What Is Digital Audio Advertising?
Digital audio advertising can take many forms, but is essentially a form of marketing that reaches its audience through audio-only formats. Examples of this may include:
- Scheduled ad breaks during radio programming
- Podcasters or radio hosts who shout out sponsors
- Ads that play on audio streaming platforms (e.g. Spotify, YouTube Music, Pandora)
Audio ads are rarely the sole form of marketing in an advertising campaign. Rather, they normally support an omnichannel approach that includes other advertising formats like OTT, CTV, etc.
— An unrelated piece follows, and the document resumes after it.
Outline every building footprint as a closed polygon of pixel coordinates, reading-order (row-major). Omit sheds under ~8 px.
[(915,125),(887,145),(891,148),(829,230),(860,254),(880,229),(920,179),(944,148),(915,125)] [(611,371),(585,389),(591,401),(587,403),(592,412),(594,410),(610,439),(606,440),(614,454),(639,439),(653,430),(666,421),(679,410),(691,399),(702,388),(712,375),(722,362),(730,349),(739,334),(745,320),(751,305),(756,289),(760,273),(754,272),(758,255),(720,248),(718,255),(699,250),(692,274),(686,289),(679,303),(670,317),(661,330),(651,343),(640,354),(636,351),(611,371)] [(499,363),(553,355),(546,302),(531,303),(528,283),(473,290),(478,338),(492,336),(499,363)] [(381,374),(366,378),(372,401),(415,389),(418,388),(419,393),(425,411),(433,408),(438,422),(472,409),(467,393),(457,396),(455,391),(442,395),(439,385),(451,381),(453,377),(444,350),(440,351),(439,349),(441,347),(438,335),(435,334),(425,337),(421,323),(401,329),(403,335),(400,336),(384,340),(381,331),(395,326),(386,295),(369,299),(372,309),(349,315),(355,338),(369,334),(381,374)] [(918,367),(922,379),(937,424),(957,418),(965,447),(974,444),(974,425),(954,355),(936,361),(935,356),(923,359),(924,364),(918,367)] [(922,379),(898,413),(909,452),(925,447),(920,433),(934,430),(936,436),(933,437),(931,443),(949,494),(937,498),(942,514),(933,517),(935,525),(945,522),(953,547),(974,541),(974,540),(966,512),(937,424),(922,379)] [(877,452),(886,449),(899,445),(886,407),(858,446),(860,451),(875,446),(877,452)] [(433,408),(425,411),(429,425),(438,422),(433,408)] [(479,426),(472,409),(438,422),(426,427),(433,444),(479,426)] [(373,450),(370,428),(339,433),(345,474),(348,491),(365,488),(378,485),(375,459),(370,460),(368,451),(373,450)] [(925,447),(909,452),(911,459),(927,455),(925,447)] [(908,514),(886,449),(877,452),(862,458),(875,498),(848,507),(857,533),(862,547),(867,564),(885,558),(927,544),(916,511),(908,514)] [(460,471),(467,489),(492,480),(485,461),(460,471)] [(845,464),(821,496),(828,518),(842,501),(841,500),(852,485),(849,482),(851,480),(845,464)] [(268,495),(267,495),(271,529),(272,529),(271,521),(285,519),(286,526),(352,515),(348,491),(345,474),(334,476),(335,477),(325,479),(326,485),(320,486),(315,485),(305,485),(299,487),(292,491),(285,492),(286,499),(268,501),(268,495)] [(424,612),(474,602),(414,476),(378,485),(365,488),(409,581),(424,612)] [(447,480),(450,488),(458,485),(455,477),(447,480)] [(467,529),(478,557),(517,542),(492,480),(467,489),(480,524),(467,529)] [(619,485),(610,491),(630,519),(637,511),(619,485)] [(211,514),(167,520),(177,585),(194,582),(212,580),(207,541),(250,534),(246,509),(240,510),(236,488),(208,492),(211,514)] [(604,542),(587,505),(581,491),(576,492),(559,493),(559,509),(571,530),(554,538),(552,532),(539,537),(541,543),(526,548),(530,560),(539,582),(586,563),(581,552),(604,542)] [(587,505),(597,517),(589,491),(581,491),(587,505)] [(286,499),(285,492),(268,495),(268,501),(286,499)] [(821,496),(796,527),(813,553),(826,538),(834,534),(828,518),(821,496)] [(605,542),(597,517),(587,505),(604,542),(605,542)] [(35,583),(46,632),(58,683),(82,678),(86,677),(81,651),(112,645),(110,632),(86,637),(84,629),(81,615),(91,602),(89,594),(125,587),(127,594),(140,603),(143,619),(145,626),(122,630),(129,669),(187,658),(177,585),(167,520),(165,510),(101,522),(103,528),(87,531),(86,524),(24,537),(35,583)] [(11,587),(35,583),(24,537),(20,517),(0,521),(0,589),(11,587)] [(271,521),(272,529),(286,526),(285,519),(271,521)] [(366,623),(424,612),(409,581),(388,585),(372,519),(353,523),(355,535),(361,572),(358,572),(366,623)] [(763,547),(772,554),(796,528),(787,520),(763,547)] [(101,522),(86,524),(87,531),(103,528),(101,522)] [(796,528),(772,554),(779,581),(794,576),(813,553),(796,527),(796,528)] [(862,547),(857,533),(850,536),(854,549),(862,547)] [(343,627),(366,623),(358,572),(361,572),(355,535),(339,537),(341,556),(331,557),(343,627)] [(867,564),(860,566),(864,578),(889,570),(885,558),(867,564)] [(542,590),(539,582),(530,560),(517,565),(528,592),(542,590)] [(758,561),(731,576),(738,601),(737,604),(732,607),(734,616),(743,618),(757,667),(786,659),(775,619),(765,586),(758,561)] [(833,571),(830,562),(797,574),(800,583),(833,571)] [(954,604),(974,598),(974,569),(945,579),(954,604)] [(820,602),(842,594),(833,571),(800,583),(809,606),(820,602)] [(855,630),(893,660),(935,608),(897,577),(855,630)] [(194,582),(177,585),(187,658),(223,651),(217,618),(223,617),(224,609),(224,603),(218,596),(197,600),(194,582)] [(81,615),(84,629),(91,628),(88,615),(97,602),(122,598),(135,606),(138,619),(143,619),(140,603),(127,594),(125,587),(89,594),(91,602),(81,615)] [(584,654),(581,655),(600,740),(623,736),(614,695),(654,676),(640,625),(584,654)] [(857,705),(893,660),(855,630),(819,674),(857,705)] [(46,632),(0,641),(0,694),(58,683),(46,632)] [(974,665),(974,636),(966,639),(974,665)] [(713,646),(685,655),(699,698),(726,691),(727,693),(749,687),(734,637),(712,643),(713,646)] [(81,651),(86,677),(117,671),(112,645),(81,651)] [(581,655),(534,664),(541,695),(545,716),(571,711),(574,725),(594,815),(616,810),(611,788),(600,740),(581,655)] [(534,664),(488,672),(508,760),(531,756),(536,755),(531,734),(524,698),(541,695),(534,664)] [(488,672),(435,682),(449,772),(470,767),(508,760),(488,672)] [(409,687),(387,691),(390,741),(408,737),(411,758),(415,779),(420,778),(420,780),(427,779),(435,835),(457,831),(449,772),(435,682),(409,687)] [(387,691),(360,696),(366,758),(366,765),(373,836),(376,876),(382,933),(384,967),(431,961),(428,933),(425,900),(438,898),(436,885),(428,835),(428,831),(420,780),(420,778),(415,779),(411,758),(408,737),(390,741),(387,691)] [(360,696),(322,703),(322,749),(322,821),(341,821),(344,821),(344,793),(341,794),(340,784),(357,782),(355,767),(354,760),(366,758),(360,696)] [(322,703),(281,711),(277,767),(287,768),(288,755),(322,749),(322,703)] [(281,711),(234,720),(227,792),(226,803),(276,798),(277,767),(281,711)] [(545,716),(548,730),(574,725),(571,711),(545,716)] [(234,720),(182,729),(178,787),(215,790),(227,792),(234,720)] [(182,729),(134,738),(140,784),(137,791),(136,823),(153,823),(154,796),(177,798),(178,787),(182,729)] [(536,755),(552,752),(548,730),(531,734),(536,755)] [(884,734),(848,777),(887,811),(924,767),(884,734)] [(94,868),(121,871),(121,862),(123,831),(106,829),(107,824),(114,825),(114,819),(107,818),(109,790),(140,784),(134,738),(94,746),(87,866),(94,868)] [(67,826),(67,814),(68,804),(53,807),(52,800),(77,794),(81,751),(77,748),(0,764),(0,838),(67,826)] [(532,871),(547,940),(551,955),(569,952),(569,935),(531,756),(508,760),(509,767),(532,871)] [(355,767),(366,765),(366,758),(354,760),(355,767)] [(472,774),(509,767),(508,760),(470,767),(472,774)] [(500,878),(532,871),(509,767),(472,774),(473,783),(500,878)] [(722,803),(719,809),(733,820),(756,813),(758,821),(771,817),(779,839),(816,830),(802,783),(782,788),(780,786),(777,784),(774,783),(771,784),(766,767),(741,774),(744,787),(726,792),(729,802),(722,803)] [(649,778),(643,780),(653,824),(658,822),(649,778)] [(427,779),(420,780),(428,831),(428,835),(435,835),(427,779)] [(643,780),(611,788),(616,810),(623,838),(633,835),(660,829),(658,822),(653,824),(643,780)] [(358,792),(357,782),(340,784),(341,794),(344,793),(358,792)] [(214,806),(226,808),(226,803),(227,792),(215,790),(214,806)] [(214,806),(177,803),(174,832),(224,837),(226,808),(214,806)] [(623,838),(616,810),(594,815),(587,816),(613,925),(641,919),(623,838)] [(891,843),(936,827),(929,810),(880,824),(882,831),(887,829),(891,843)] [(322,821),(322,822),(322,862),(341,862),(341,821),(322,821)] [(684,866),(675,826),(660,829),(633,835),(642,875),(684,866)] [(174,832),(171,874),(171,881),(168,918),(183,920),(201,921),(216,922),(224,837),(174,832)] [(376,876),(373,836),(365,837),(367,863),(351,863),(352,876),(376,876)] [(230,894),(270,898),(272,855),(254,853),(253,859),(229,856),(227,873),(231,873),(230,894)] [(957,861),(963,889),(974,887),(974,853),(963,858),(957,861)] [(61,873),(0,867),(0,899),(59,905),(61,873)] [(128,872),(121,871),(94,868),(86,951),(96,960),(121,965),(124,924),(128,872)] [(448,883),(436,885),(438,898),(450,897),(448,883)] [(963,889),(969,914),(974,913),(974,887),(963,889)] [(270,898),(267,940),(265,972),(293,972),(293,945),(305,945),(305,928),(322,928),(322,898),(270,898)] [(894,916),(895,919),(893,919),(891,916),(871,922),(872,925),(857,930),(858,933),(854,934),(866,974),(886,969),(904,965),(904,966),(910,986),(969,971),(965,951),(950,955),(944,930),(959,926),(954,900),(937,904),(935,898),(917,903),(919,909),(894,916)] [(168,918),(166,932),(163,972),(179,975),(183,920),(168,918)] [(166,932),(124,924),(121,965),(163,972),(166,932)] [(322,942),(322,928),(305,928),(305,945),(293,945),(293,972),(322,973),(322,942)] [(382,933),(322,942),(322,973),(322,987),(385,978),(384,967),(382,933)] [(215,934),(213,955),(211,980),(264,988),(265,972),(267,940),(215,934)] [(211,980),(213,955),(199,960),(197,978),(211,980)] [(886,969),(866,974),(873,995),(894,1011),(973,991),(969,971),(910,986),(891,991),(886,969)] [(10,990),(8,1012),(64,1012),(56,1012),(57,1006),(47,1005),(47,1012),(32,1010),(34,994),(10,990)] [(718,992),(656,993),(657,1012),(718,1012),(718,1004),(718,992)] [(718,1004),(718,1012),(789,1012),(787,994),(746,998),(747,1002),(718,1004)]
However, the majority of these alternative formats use visual cues like videos, animations, or pictures.
This brings up another question: which one is better, audio or video?
A Comparative Study
In a very interesting study conducted on YouTube by Creatopy, they find streaming audio advertising receives significantly more impressions than video ads. Audio ads also resulted in almost double the conversions compared to video ads, which means people are more likely to take significant action to support the advertised business (e.g. purchasing a product, getting in contact) through the audio format.
Video ads are superior when looking at click-through rates and cost-per-clicks, but these advantages are relatively negligible with the audio format’s high conversion rate. It is important to note that this is just one study on one platform, but the difference in engagement statistics is significant.
Some other advantages audio ads possess are that they’re generally short and unskippable, and users are more likely to lend their attention to the ad’s full duration. Audio listeners also tend to be more engaged with their content, which means these advertisements will reach a more attentive user and will leave a deeper impression.
As previously mentioned, video ads had a lower cost-per-click compared to audio ads in the Creatopy study, yet audio campaigns tend to be cheaper overall since there is no visual element. Video advertisers must fund visual and audio aspects for their ads, while audio advertisers are obviously only concerned with the one.
Most importantly, audio advertisements can reach people where video advertisers cannot. Someone can listen to an audio program while they are running outdoors, preparing a meal in the kitchen, driving in their cars, etc. Video advertisements rely on their visual cues to be maximally effective, which is completely lost in these contexts.
At the end of the day, almost all advertisers will take an omnichannel approach to present their products to their audience. There are strengths and weaknesses to each advertising medium, and it’s easiest to utilize them all to complement each other.
However, it would seem that if an advertiser is given a choice between pursuing a digital audio or video campaign exclusively, they would see more success with the former.